At times like these, I'm not addicted to success or winning or anything else. Just the privilege of being alive in this moment is enough. And while I'd certainly like even more of those moments, I know that chasing them will only chase them further and further away.
So I live my life, as best I know to do. I have fun, and try to be kind, and make a positive difference. Most days, I think I do a pretty good job. Some days I don't. But all in all, it works, and I'm happy and grateful that I got the chance to do it again today.
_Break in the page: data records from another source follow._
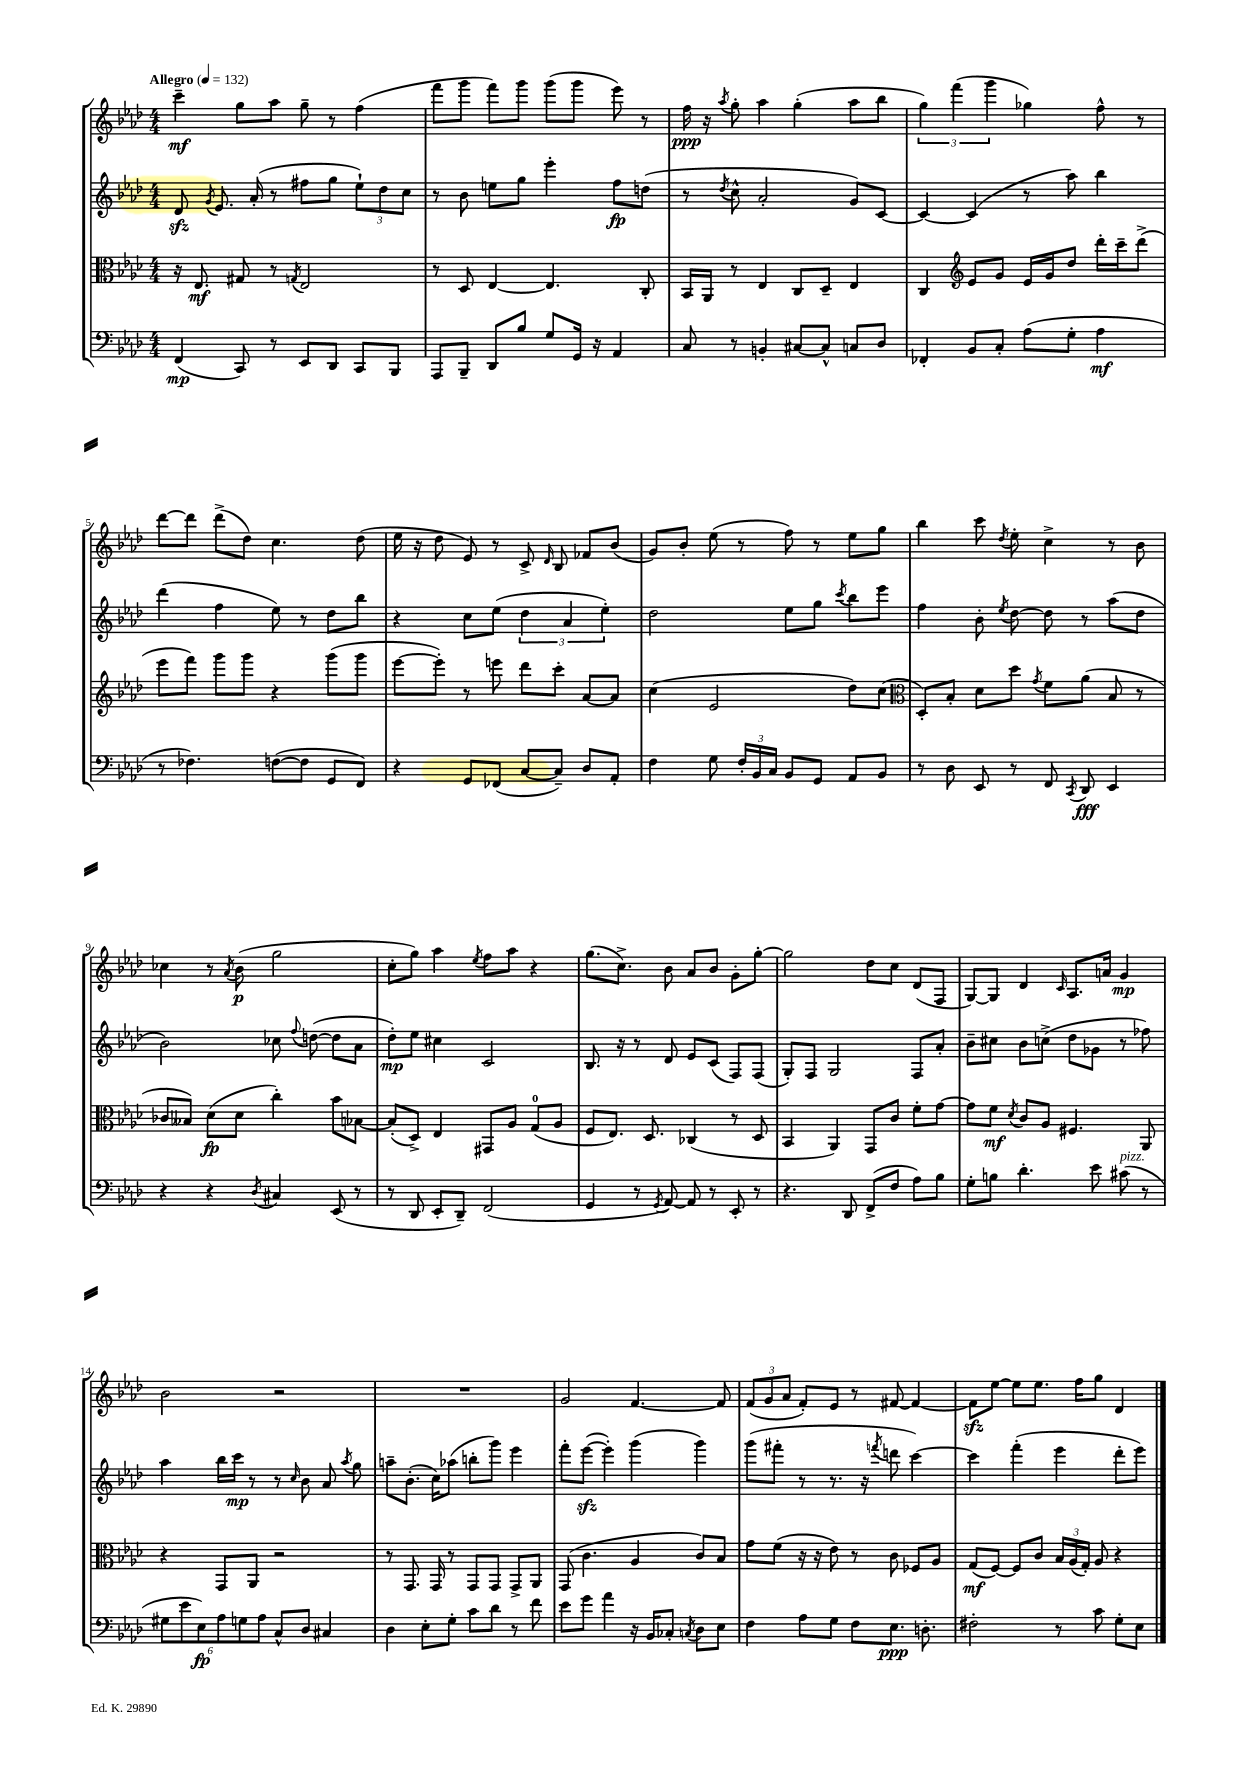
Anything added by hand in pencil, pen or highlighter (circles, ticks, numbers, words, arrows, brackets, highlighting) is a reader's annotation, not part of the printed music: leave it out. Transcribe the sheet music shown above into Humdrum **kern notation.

**kern	**kern	**kern	**kern
*staff4	*staff3	*staff2	*staff1
*clefF4	*clefC3	*clefG2	*clefG2
*k[b-e-a-d-]	*k[b-e-a-d-]	*k[b-e-a-d-]	*k[b-e-a-d-]
*M4/4	*M4/4	*M4/4	*M4/4
*MM132	*MM132	*MM132	*MM132
(4FF/	16r	8d-/	4ccc~\
.	8.E-/	.	.
.	.	8qg/	.
.	.	8.e-/	.
8CC/)	8G#/	.	8gg\L
.	.	(16a-'/	.
8r	8r	8r	8aa-\J
.	8qG/	.	.
8EE-/L	2E-/	8ff#\L	8gg~\
8DD-/J	.	8gg\J	8r
8CC/L	.	12ee-`\L)	(4ff\
.	.	12dd-\	.
8BBB-/J	.	.	.
.	.	12cc\J	.
=	=	=	=
8AAA-/L	8r	8r	8fff\L
8BBB-~/J	8D-/	8b-\	8ggg\J
8DD-/L	[4E-/	8ee\L	8fff\L)
8B-/J	.	8gg\J	8ggg\J
8G/L	4.E-/]	4eee-'\	(8ggg\L
16GG/Jk	.	.	8ggg\J
16r	.	.	.
4AA-/	.	8ff\L	8eee-\)
.	8C'/	(8dd\J	8r
=	=	=	=
8C/	16BB-/LL	8r	16ff\
.	16AA-/JJ	.	16r
.	.	8qdd-/	8qaa-/
8r	8r	8cc^^\	8gg'\
4BB'/	4E-/	2a-'/	4aa-\
[8C#/L	8C/L	.	(4gg'\
8C#^^/]J	8D-~/J	.	.
8C/L	4E-/	8g/L)	8aa-\L
8D-/J	.	[8c/J	8bb-\J
=	=	=	=
4FF-'/	4C/	4c/_	6gg\)
.	.	.	(6fff\
*	*clefG2	*	*
8BB-/L	8e-/L	(4c/]	.
.	.	.	6ggg\
8C'/J	8g/J	.	.
(8A-\L	16e-/LL	8r	4gg-\)
.	16g/J	.	.
8G'\J	8dd-/J	8aa-\)	.
4A-\	16ddd-'\LL	4bb-\	8ff^^\
.	16ccc~\J	.	.
.	(8ddd-^\J	.	8r
=	=	=	=
8r	8eee-\L	(4ddd-\	[8ddd-\L
4.F-\)	8fff\J)	.	8ddd-\]J
.	8ggg\L	4ff\	(8ddd-^\L
.	8ggg\J	.	8dd-\J)
([8F\L	4r	8ee-\)	4.cc\
8F\]J	.	8r	.
8GG/L	(8ggg\L	8dd-\L	.
8FF/J)	8ggg\J	8bb-\J	(8dd-\
=	=	=	=
4r	[8eee-\L	4r	16ee-\
.	.	.	16r
.	8eee-'\]J)	.	8dd-\
8GG/L	8r	8cc\L	8e-/)
(8FF-/J	8eee\	(8ee-\J	8r
[8C/L	8ddd-\L	6dd-\	8c^/
.	.	.	16qqd-/
8C~/]J)	8ccc'\J	.	8B-/
.	.	6a-/	.
8D-/L	[8a-/L	.	8f-/L
.	.	6ee-'\)	.
8AA-'/J	8a-/]J	.	(8b-/J
=	=	=	=
4F\	(4cc\	2dd-\	8g/L)
.	.	.	8b-'/J
8G\	2e-/	.	(8ee-\
24F'/LL	.	.	8r
24BB-/	.	.	.
24C/JJ	.	.	.
8BB-/L	.	8ee-\L	8ff\)
8GG/J	.	8gg\J	8r
.	.	8qccc/	.
8AA-/L	8dd-\L)	8bb-\L	8ee-\L
8BB-/J	(8cc\J	8eee-\J	8gg\J
=	=	=	=
*	*clefC3	*	*
8r	8D-'/L)	4ff\	4bb-\
8D-\	8B-'/J	.	.
8EE-/	8d-\L	8b-'\	8ccc\
.	.	8qee-/	8qdd-/
8r	8dd-\J	[8dd-\	8ee-'\
.	8qg/	.	.
8FF/	8f\L	8dd-\]	4cc^\
8qCC/	.	.	.
8DD-/	(8a-\J	8r	.
4EE-/	8B-/	(8aa-\L	8r
.	8r	8dd-\J	8b-\
=	=	=	=
4r	8c-/L	2b-\)	4cc-\
.	8B--/J)	.	.
4r	(8d-\L	.	8r
.	.	.	8qa-/
.	8d-\J	.	(8b-\
8qD-/	.	.	.
4C#/	4cc'\)	8cc-\	2gg\
.	.	8qqff/	.
.	.	([8dd\	.
(8EE-/	8b-\L	8dd\]L	.
8r	[8B-\J	8a-\J	.
=	=	=	=
8r	(8B-'/]L	8dd-'\L)	8cc'\L
8DD-/	8D-^/J)	8ee-\J	8gg\J)
8EE-'/L	4E-/	4cc#\	4aa-\
8DD-~/J)	.	.	.
.	.	.	8qee-/
(2FF/	8GG#/L	2c/	8ff\L
.	8A-/J	.	8aa-\J
.	(8G/L	.	4r
.	8A-/J	.	.
=	=	=	=
4GG/	8F/L	8.B-/	(8.gg\L
.	8.E-/J)	.	.
.	.	16r	8.cc^\J)
8r	.	8r	.
.	8.D-/	.	.
8qGG/	.	.	.
[8AA-/)	.	8d-/	8b-\
8AA-/]	(4C-/	8e-/L	8a-/L
8r	.	(8c/J	8b-/J
8EE-'/	8r	8F/L)	8g'\L
8r	8D-/	(8F/J	[8gg'\J
=	=	=	=
4.r	4BB-/	8G'/L)	2gg\]
.	.	8F/J	.
.	4AA-/)	2G/	.
8DD-/	.	.	.
(8FF^/L	8GG/L	.	8dd-\L
8F/J	8c/J	.	8cc\J
8A-\L)	8f'\L	8F/L	(8d-/L
8B-\J	[8g\J	8a-'/J	8F/J
=	=	=	=
8G'\L	8g\]L	8b-~\L	[8G/L)
8B\J	8f\J	8cc#\J	8G/]J
.	8qd-/	.	.
4.d-'\	8c/L	8b-\L	4d-/
.	8A-/J	(8cc^\J	.
.	.	.	16qqc/
.	4.F#/	8dd-\L	8.A-/L
8e-\	.	8g-\J	.
.	.	.	16a/Jk
(8c#\	.	8r	4g/
8r	8AA-/	8ff-\)	.
=	=	=	=
12G#\L	4r	4aa-\	2b-\
12e-\	.	.	.
12E-\)	.	.	.
12A-\	8GG/L	16bb-\LL	.
.	.	16ccc\JJ	.
12G\	.	.	.
.	8AA-/J	8r	.
12A-\J	.	.	.
8C^^/L	2r	8r	2r
.	.	16qqcc/	.
8D-/J	.	8b-\	.
4C#/	.	8a-/	.
.	.	8qaa-/	.
.	.	8gg\	.
=	=	=	=
4D-\	8r	8aa~\L	1r
.	8.GG/	(8.b-'\J	.
8E-'\L	.	.	.
.	16GG/	16cc\LK)	.
8G'\J	8r	(8aa-\J	.
8c\L	8GG/L	8bb'\L	.
8d-\J	8GG/J	8ggg\J)	.
8r	8GG^/L	4eee-\	.
8f\	8AA-/J	.	.
=	=	=	=
8e-\L	(8GG/	8fff'\L	2g/
8g\J	4.c\	([8eee-\J	.
4a-\	.	4eee-'\])	.
16r	4A-/	(4ggg\	[4.f/
16BB-/LK	.	.	.
8C-'/J	.	.	.
8qC/	.	.	.
8D-\L	8c/L)	4ggg\)	.
8E-\J	8B-/J	.	8f/]
=	=	=	=
4F\	8g\L	(8ggg\L	(12f/L
.	.	.	12g/
.	(8f\J	8fff#'\J	.
.	.	.	12a-/J
8A-\L	16r	8r	8f'/L)
.	16r	.	.
8G\J	8e-\)	8.r	8e-/J
8F\L	8r	.	8r
.	.	16r	.
.	.	8qfff/	.
8.E-\J	8c\	8ddd\	[8f#/
.	8F-/L	[4ccc\)	4f#/_
8.D'\	.	.	.
.	8A-/J	.	.
=	=	=	=
2F#'\	(8G/L	4ccc\]	8f#\]L
.	[8F/J)	.	[8ee-\J
.	8F/]L	(4fff'\	8ee-\]L
.	8c/J	.	8.ee-\J
8r	24B-/LL	4eee-\	.
.	(24A-/	.	.
.	.	.	16ff\LK
.	24G'/JJ)	.	.
8c\	8A-/	.	8gg\J
8G'\L	4r	8ddd-'\L	4d-/
8E-\J	.	8eee-\J)	.
==	==	==	==
*-	*-	*-	*-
I have found great comfort in these words of Marianne Williamson -- she talks about God, but what she has to say is no less true if you substitute the word "universe" or "life" or even "love":
When we surrender to God, we surrender to something bigger than ourselves -- to a universe that knows what it's doing. When we stop trying to control events they fall into a natural order, an order that works. We're at rest while a power much greater than our own takes over, and it does a much better job than we could have done. We learn to trust that the power that holds galaxies together can handle the circumstances of our relatively little lives.